**WHAT YOU HAVE TO DO**
Whenever "nose" occurs in a line of the material, list that line.

= Beginning of Section =

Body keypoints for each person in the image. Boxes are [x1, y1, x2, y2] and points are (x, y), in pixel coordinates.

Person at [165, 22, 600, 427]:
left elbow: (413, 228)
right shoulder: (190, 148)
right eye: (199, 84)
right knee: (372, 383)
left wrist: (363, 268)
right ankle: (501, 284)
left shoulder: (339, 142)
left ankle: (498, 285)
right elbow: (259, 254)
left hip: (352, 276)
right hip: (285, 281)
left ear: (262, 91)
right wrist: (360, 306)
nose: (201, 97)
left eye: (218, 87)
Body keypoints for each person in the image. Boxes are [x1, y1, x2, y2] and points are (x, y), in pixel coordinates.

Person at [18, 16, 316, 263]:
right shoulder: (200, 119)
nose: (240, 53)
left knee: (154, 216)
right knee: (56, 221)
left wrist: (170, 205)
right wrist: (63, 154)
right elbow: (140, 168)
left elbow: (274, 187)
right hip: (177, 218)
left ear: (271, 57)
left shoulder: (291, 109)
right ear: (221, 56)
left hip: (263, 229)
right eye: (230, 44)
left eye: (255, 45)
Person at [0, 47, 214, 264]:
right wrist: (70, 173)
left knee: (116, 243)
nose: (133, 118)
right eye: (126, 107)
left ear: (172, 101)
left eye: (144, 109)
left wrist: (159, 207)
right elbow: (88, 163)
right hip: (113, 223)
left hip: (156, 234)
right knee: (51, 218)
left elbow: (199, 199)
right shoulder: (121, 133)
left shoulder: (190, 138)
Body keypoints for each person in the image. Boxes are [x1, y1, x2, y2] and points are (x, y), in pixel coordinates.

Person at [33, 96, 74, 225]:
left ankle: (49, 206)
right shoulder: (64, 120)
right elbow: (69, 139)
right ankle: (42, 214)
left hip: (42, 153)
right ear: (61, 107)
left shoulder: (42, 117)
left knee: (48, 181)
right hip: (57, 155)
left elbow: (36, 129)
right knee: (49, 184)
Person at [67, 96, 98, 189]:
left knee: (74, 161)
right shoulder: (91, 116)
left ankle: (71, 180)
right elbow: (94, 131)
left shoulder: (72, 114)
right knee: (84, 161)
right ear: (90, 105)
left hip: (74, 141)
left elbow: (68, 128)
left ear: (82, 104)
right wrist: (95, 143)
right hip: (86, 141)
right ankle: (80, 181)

= End of Section =
= Beginning of Section =

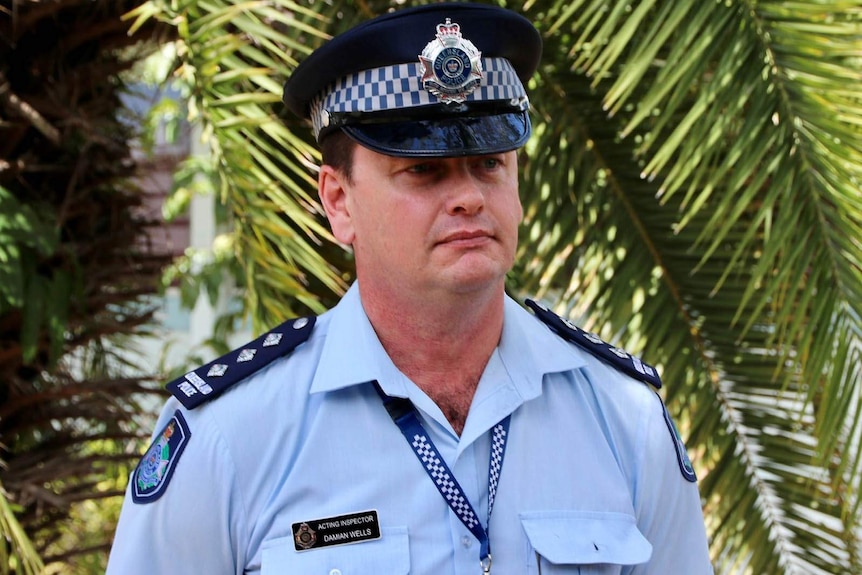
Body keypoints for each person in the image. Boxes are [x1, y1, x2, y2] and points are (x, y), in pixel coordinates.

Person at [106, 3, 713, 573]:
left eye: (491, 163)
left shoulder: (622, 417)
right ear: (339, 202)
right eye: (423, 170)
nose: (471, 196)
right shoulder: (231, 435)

= End of Section =
= Beginning of Section =

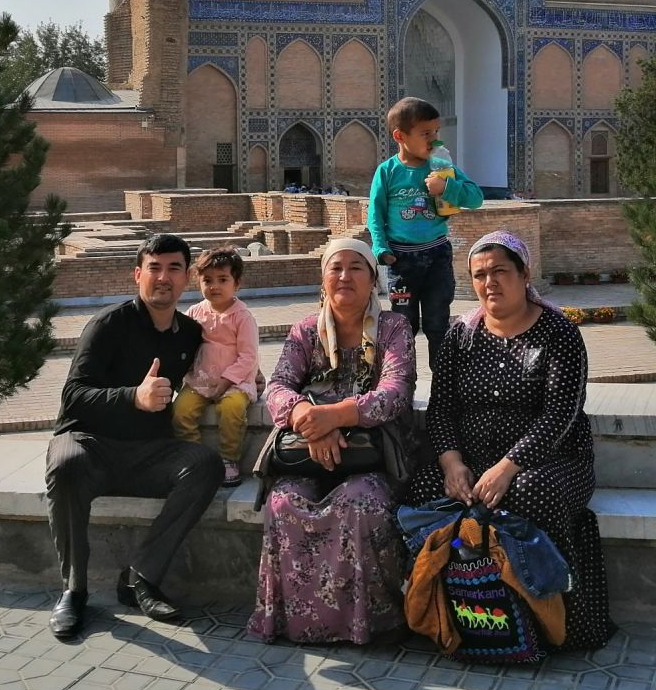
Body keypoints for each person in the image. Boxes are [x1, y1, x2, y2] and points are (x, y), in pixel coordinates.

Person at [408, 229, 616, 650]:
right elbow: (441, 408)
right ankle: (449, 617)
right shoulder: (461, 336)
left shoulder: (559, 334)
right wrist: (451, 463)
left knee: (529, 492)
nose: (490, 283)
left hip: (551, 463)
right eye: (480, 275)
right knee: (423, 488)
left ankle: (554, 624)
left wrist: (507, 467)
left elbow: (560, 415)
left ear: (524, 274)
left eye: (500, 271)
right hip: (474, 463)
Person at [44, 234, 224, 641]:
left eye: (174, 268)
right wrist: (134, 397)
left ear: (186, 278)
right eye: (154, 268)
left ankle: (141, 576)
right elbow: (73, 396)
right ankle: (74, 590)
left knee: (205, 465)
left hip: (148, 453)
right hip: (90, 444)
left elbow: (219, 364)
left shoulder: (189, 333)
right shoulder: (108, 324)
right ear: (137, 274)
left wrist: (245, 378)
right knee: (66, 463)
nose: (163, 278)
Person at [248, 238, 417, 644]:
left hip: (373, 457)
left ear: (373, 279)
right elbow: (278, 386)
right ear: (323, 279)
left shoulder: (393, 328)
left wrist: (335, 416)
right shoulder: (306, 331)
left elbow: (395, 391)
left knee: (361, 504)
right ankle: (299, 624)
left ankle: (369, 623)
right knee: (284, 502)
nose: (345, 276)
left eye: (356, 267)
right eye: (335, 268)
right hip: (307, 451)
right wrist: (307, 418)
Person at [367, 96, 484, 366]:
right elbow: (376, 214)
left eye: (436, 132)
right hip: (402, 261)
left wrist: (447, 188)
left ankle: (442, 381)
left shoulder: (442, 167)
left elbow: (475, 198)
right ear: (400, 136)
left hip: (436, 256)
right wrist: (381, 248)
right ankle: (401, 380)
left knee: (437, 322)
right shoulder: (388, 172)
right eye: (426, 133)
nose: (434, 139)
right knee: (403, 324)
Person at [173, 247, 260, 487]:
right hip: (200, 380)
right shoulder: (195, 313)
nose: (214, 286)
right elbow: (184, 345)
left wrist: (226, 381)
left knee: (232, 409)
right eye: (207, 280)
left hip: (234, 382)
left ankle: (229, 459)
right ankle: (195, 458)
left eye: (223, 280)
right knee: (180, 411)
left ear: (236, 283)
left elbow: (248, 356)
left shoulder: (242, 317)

= End of Section =

**OUTPUT FOR THIS TASK**
nose: (201, 97)
nose: (240, 53)
nose: (133, 118)
nose: (471, 196)
nose: (490, 283)
nose: (163, 278)
nose: (345, 276)
nose: (434, 139)
nose: (214, 286)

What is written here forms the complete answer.